Back in 1988, I watched the devastating news reports of Iran Air flight 655 with tears in my eyes. I was pregnant with my first child, and some 66 of the victims were children. The pictures of their innocent smiles flashed on my television screen. Now, 32 years later, I see image after image of the victims of flight PS752. It feels like a massive rock has fallen on my chest.

Iran has a strong civil society that continues to fight for democracy, despite the brutal dictatorship that quashes every protest with an iron fist. What people must understand is that Iranians are nationalists. Iran’s history shows that it can and will resist its enemies. Only months after the success of the Islamic Revolution in 1979, Saddam Hussein attacked Iran, thinking that the new regime was too inexperienced and weak to stand up to him. He was wrong. That inexperienced regime is now older and more experienced. War with Iran will make many of the Iranians who hate the current regime feel like they have no choice but to support it against a foreign enemy at their doors.

I hope cool minds prevail. War is not the solution to the problem of the Islamic Republic. Iran’s civil society is moving in the direction of becoming strong enough to rid of the regime. This will not happen tomorrow or even next year—history is painfully slow.
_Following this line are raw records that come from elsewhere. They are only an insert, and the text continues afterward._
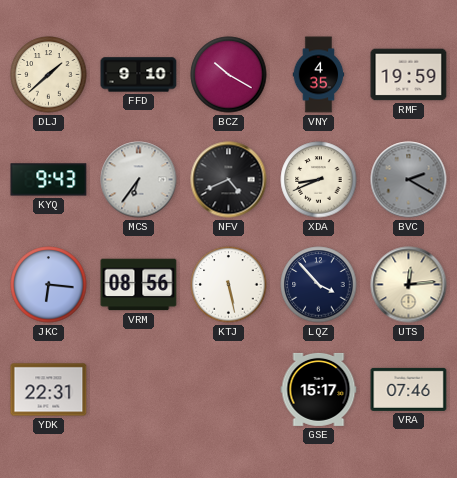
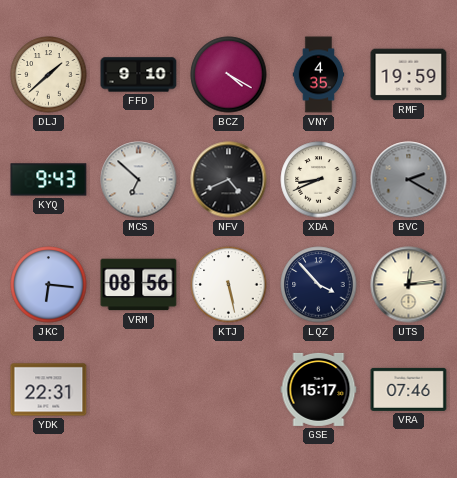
BCZ: 10:20 -> 4:20
MCS: 6:36 -> 6:52
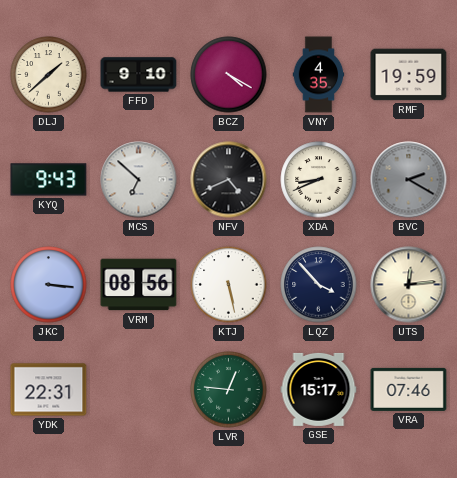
JKC: 6:16 -> 3:16
LVR: none -> 12:46
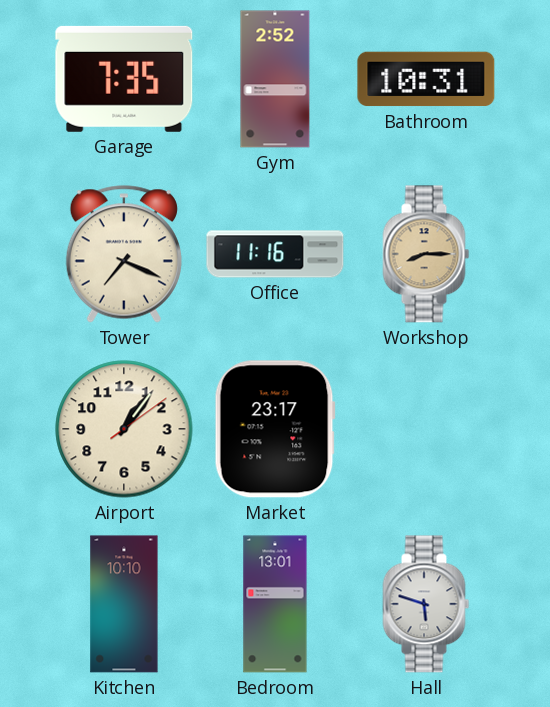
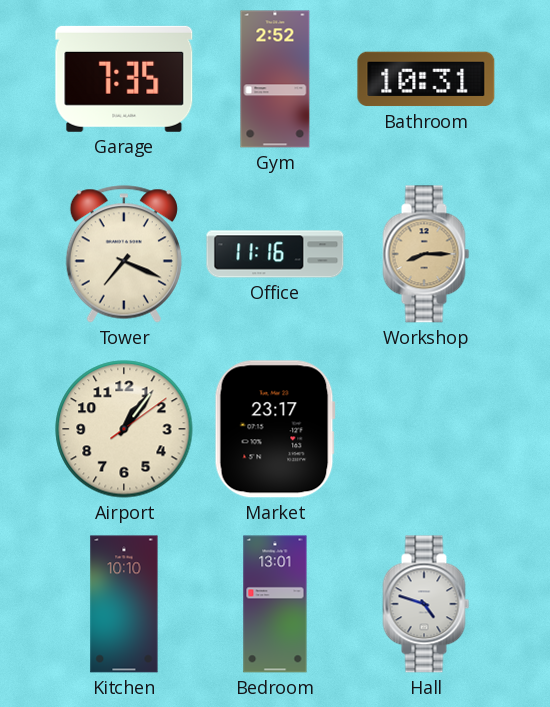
Hall: 5:48 -> 4:48
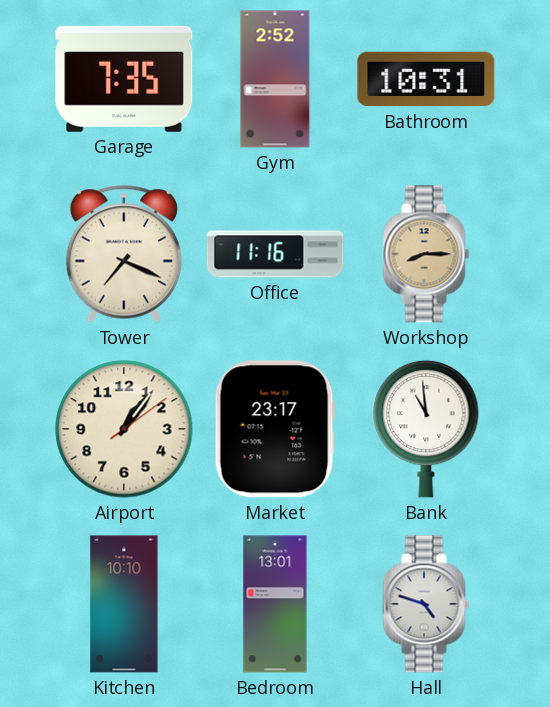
Bank: none -> 10:59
The time for fundamental change will come if war does not set fire to Iran, and to all that my friends, cellmates, and other brave souls were imprisoned for since the dawn of the Islamic Republic of Iran in 1979. One day, we will build a memorial for all the Iranians who stood up, and were tortured and killed by the Islamic Republic. To it, we will add the names and stories of all those on flight PS752. None of you will be forgotten.

EDITOR’S NOTE: On Jan. 10, Foreign Affairs Minister Francois-Philippe Champagne revised the number of Canadians who died on Flight PS752 from 63 to 57.